Locate each line in the listing below that contains the word "муниципального" and copy those lines.
Given data Block Start
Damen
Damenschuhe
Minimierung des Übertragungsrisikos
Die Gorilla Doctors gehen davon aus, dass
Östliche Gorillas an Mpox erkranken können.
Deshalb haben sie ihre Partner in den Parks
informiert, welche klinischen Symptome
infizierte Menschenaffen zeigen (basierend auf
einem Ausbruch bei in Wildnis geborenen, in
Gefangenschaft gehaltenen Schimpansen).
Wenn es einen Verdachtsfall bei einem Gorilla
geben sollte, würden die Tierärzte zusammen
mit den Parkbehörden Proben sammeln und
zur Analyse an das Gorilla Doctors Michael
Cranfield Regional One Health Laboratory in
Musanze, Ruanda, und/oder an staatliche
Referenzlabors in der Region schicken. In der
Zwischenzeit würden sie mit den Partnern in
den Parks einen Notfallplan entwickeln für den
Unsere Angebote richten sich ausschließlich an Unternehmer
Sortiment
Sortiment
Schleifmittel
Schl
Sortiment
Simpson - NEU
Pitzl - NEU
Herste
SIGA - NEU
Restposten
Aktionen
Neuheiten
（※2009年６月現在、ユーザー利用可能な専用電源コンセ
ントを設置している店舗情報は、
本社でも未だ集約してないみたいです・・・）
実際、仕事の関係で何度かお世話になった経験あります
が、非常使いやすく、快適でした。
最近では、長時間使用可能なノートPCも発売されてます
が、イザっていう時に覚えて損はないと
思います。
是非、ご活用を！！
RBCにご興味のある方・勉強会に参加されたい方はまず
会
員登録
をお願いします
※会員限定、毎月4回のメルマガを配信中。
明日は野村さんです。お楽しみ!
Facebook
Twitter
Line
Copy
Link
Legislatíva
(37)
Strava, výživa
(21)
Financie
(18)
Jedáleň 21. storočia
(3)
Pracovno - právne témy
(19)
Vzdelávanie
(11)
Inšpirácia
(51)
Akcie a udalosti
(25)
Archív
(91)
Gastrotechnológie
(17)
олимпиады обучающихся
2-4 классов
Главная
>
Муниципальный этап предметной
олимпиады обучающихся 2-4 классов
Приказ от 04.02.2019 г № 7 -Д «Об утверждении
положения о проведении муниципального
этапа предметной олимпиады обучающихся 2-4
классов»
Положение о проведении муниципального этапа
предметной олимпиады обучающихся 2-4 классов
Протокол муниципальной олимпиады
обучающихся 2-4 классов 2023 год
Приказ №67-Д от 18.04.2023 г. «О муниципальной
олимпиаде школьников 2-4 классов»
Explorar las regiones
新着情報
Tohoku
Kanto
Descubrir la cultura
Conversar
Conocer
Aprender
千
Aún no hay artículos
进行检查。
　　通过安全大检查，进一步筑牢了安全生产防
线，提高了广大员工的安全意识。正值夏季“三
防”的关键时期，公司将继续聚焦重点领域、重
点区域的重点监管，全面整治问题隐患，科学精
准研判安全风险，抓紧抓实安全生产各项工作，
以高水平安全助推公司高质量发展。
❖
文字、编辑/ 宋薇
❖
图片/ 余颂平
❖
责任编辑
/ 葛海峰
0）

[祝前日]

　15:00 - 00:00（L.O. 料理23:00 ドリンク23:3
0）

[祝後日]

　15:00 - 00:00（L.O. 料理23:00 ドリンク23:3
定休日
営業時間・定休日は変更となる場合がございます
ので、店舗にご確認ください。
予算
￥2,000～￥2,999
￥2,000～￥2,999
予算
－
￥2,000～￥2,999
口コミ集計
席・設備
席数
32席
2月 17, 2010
Given data Block End
Given data Block Start
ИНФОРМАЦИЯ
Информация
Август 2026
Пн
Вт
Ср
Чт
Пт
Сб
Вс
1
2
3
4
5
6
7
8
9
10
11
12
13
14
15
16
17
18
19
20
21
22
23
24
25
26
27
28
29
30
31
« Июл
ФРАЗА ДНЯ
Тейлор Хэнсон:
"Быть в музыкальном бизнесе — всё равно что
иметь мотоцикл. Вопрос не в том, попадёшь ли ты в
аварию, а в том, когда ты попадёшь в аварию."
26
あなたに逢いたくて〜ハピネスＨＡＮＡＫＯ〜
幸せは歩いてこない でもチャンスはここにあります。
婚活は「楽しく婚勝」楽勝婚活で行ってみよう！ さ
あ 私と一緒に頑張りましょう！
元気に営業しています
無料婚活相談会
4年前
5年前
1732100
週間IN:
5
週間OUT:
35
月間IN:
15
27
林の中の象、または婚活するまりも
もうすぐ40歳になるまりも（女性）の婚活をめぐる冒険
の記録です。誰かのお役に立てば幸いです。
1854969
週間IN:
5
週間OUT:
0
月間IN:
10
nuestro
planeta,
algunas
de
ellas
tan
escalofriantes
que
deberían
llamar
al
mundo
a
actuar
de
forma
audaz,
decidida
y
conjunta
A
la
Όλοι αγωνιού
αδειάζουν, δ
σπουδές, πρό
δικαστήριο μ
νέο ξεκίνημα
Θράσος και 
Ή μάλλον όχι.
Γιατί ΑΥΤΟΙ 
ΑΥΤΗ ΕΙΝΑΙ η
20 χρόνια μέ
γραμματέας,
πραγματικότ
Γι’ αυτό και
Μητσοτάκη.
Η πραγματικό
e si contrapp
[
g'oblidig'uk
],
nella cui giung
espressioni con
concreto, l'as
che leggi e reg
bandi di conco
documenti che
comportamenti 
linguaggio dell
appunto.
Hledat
Given data Block End
■ Response box ■
положения о проведении муниципального
Положение о проведении муниципального этапа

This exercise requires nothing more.